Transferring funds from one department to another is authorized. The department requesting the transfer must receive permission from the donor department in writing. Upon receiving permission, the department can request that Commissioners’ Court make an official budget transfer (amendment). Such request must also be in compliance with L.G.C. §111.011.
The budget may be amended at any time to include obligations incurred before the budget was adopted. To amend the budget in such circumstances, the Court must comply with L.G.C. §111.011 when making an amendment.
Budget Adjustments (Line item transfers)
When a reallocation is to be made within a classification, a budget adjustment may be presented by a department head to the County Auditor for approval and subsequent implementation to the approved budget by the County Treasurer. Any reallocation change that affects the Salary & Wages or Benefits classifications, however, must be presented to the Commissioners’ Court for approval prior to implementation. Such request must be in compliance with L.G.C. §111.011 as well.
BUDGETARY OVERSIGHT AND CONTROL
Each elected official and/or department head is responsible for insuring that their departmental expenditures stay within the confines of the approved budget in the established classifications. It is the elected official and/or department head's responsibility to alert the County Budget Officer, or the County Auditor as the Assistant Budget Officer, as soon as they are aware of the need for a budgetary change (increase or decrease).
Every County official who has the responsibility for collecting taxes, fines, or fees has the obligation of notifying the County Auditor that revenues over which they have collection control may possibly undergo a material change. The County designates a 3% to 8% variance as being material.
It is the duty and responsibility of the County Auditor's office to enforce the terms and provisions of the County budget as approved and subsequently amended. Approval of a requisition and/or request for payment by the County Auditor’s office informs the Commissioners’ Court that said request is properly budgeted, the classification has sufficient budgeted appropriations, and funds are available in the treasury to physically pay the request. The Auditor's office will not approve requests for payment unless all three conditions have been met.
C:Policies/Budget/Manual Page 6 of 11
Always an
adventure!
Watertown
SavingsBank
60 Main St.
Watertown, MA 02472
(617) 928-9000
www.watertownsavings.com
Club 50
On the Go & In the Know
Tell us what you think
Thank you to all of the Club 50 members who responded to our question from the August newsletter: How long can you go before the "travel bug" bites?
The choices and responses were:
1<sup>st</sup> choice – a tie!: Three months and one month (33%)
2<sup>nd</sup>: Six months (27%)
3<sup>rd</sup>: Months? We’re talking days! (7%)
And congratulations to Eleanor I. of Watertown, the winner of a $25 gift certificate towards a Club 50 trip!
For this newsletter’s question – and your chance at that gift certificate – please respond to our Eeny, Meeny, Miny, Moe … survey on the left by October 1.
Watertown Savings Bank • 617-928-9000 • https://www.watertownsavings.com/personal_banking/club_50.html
--
**Exercise directions:** Select the lines from the entries that include the word "certificate".

**Final answer:**
And congratulations to Eleanor I. of Watertown, the winner of a $25 gift certificate towards a Club 50 trip!
For this newsletter’s question – and your chance at that gift certificate – please respond to our Eeny, Meeny, Miny, Moe … survey on the left by October 1.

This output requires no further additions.